L’importante victoire qu’ont obtenue cette semaine les néo-démocrates dans le processus d’établissement d’un comité parlementaire sur la réforme électorale a aussi constitué une victoire pour la démocratie. Vous vous rappellerez qu’il n’y a pas si longtemps, le gouvernement avait l’intention de se servir de son avantage parlementaire pour noyauter le comité qui sera chargé de formuler des recommandations sur la façon de changer notre mode de scrutin avant les prochaines élections.   

Cette question est d’autant plus importante qu’aucune réforme électorale ne peut être légitime si elle est réalisée par un parti qui tient absolument à agir seul. On l’a bien vu lorsque le gouvernement de Stephen Harper a substantiellement modifié la Loi électorale du Canada sans aucun appui politique des autres partis. À elle seule, cette attitude a donné lieu à des mouvements populaires qui ont joué un rôle certain dans la défaite des conservateurs lors de la dernière campagne.

Vous serez nombreux à vous rappeler que les libéraux avaient promis de faire de l’élection de 2015 la dernière élection à être tenue selon le système uninominal à majorité simple. Or, avant cette promesse, les libéraux ne croyaient pas qu’il était nécessaire de modifier notre mode de scrutin, qui permet régulièrement à des partis ayant obtenu 40 % des voix, ou moins, de former des gouvernements majoritaires. C’est probablement que le phénomène leur a profité plus qu’il ne leur a nui. Il est bien possible que leur conversion soit aussi liée à l’enthousiasme que les néo-démocrates suscitaient sur cette question après les modifications que Stephen Harper a apportées à la Loi électorale pour des raisons jugées partisanes.

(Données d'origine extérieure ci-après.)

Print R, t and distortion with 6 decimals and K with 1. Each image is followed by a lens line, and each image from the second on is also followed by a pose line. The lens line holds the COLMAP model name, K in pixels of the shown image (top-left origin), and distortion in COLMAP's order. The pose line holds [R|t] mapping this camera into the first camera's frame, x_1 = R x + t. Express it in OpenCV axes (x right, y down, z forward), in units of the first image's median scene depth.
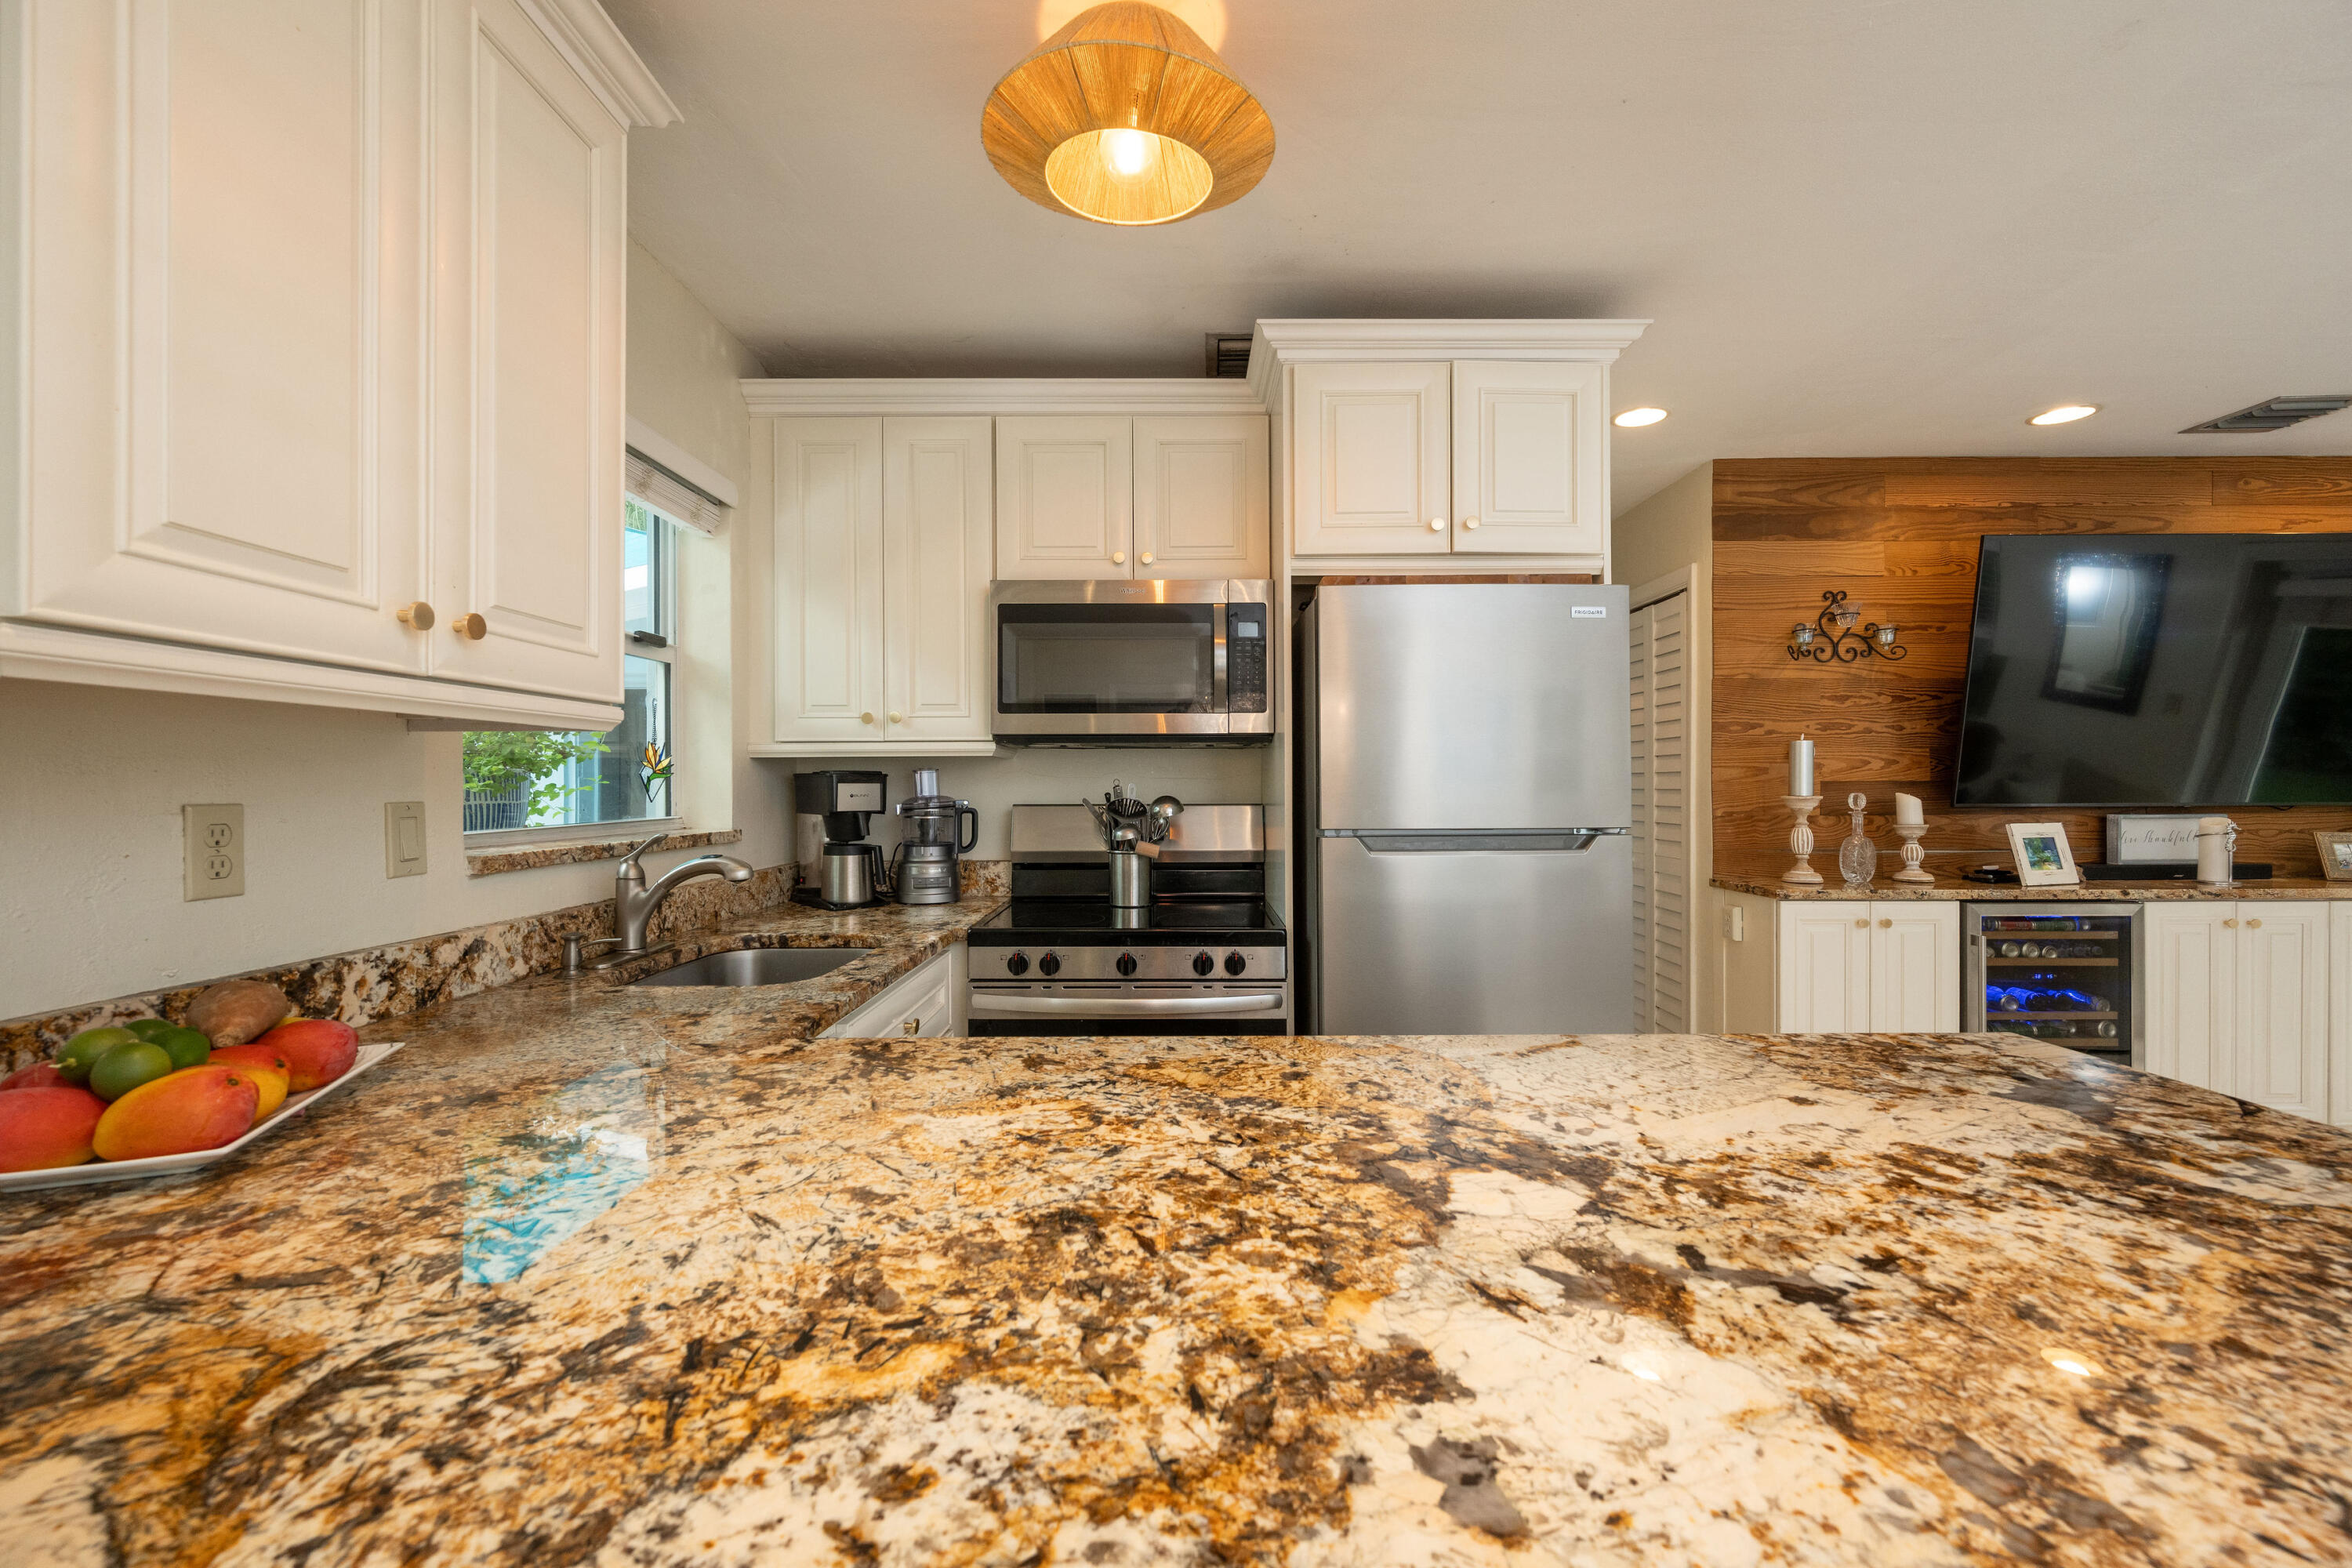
lens RADIAL K [[909.9, 0, 1180.1], [0, 909.9, 789.9], [0, 0, 1]] dist [-0.002717, -0.000011]
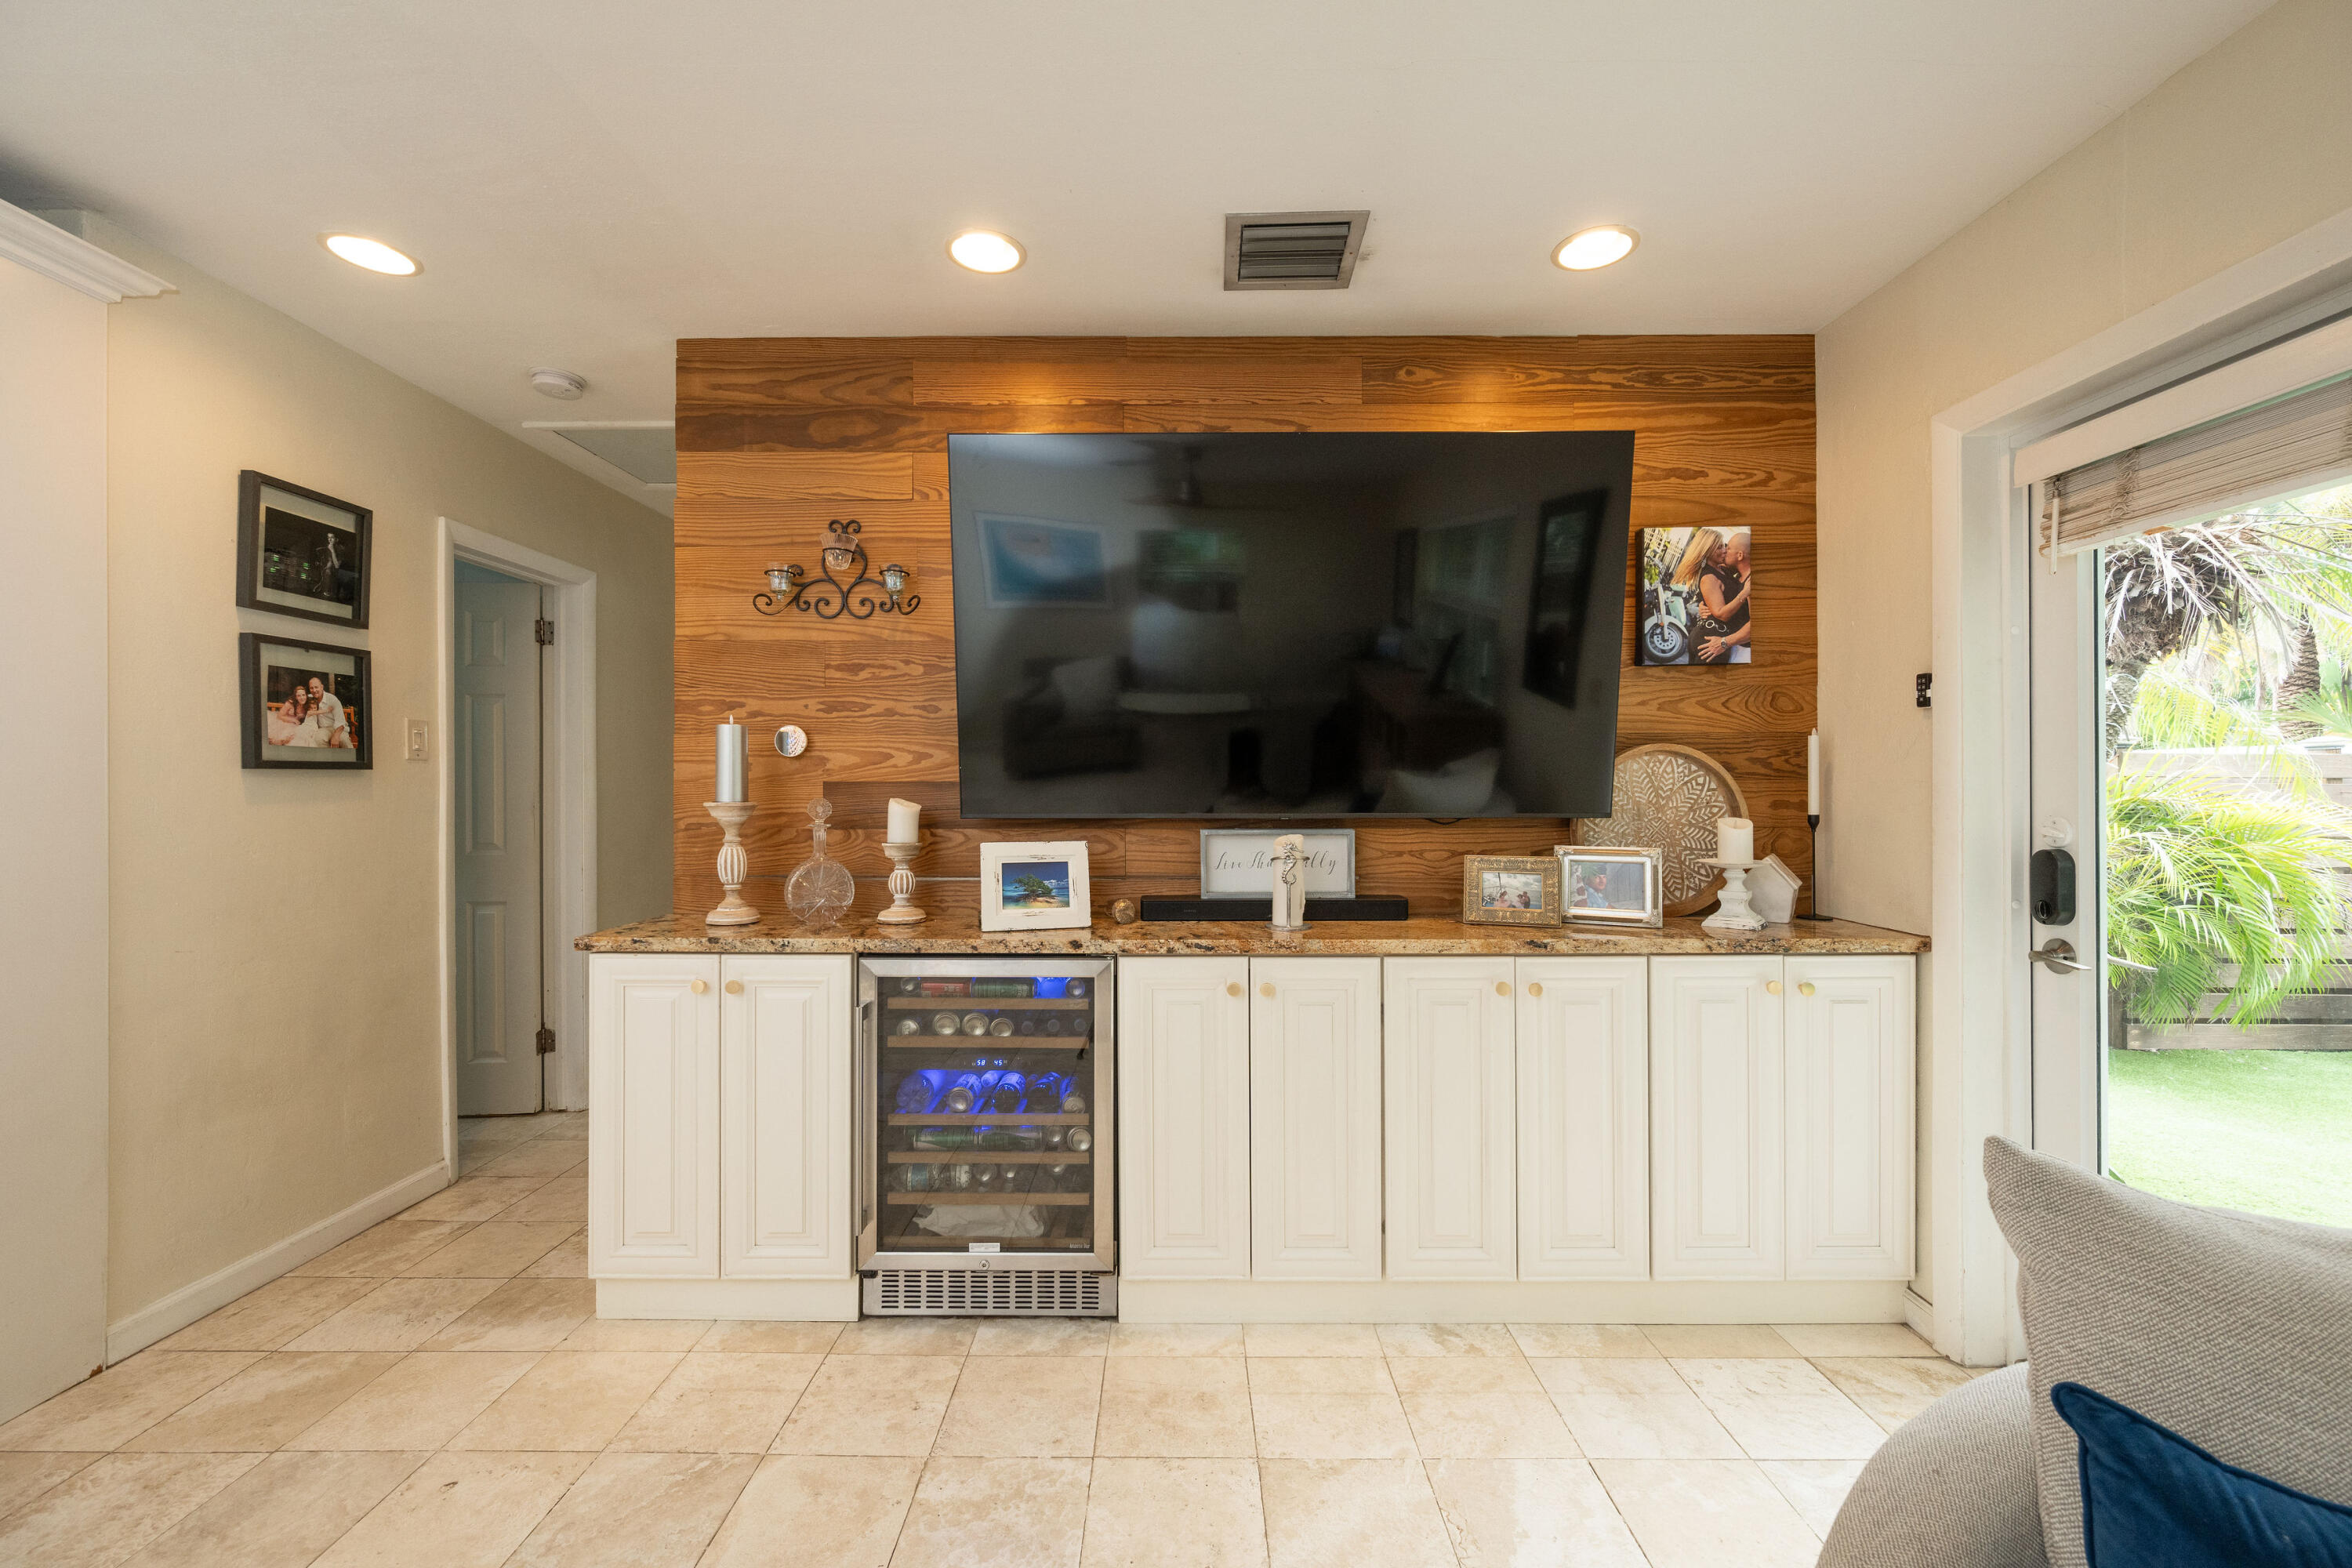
lens RADIAL K [[909.9, 0, 1174.2], [0, 909.9, 787.9], [0, 0, 1]] dist [-0.002717, -0.000011]
pose [[0.999987, 0.004972, -0.001431, 1.015589], [-0.004976, 0.999983, -0.002991, -0.003511], [0.001416, 0.002998, 0.999995, 0.279044]]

Peu importe ses motivations, une fois lié par la promesse de changer le système, le gouvernement aurait dû savoir qu’il ne pourrait utiliser une fausse majorité pour noyauter le comité. Il a maintenu le cap, mais n’a pas su convaincre l’opinion publique. Devant la multiplication des commentaires défavorables dans la presse, les libéraux sont revenus sur leur décision et ont appuyé la motion du NPD, selon laquelle le comité sera constitué plus démocratiquement.

La motion néo-démocrate établit le comité de manière à ce que tous les partis au Parlement soient représentés, sans en avantager un en particulier. Le comité sera formé en fonction du pourcentage des voix obtenu par chaque parti aux dernières élections. En outre, nous avons obtenu que le Parti Vert et le Bloc aient le droit de vote – la proposition libérale initiale ne leur donnait qu’un statut d’observateur. 

Nous sommes encore très loin d’un système équitable où chaque vote compte et tous les votes sont égaux, mais nous avons franchi une première étape importante. Maintenant que le comité a comme principes fondamentaux l’équité et la coopération entre les partis, les probabilités que le présent parlement soit le dernier fondé sur une fausse majorité sont bien plus grandes.

L’enjeu est d’autant plus important que la grande majorité des Canadiens ont dit vouloir rompre avec la règle du tout ou rien de notre système uninominal à majorité simple. Notre motion ayant été adoptée, nous pouvons espérer que le comité sera formé dans les dix prochains jours. Ensuite commencera véritablement le travail du comité.